• Assignment: Please switch "approximate" to "estimated" in the stretch of items from the line containing "Вес нетто кг" through the end of the items. Write those lines out again with everything else unchanged.

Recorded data
=== Section Start ===

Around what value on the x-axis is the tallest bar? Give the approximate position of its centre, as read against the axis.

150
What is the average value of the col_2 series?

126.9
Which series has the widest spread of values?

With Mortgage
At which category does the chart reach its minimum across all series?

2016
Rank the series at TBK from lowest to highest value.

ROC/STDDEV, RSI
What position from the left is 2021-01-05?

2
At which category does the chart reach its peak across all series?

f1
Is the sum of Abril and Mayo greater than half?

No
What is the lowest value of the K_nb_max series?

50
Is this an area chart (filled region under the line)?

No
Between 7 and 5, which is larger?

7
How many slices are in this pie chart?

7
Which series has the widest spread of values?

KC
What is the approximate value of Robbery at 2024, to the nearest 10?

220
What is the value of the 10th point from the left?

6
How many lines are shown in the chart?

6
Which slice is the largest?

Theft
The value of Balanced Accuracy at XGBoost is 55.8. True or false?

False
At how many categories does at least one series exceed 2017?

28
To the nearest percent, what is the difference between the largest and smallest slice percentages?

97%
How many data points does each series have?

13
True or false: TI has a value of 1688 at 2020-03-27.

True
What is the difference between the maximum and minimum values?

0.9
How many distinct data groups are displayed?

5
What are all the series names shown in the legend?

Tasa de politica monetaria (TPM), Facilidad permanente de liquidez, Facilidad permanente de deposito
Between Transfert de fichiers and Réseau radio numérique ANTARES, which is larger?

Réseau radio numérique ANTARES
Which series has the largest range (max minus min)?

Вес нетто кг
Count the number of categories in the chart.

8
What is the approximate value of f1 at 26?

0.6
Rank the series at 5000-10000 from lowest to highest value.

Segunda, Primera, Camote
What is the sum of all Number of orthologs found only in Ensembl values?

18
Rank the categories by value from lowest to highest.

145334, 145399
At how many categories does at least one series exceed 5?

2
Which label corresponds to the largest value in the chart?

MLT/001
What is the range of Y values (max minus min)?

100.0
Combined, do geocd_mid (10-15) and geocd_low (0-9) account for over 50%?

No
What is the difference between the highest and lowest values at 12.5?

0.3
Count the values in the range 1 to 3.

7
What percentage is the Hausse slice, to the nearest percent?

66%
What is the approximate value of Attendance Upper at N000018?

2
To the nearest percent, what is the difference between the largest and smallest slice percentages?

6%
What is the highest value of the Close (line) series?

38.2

=== Section End ===

• Finished exercise:
Вес нетто кг
Count the number of categories in the chart.

8
What is the estimated value of f1 at 26?

0.6
Rank the series at 5000-10000 from lowest to highest value.

Segunda, Primera, Camote
What is the sum of all Number of orthologs found only in Ensembl values?

18
Rank the categories by value from lowest to highest.

145334, 145399
At how many categories does at least one series exceed 5?

2
Which label corresponds to the largest value in the chart?

MLT/001
What is the range of Y values (max minus min)?

100.0
Combined, do geocd_mid (10-15) and geocd_low (0-9) account for over 50%?

No
What is the difference between the highest and lowest values at 12.5?

0.3
Count the values in the range 1 to 3.

7
What percentage is the Hausse slice, to the nearest percent?

66%
What is the estimated value of Attendance Upper at N000018?

2
To the nearest percent, what is the difference between the largest and smallest slice percentages?

6%
What is the highest value of the Close (line) series?

38.2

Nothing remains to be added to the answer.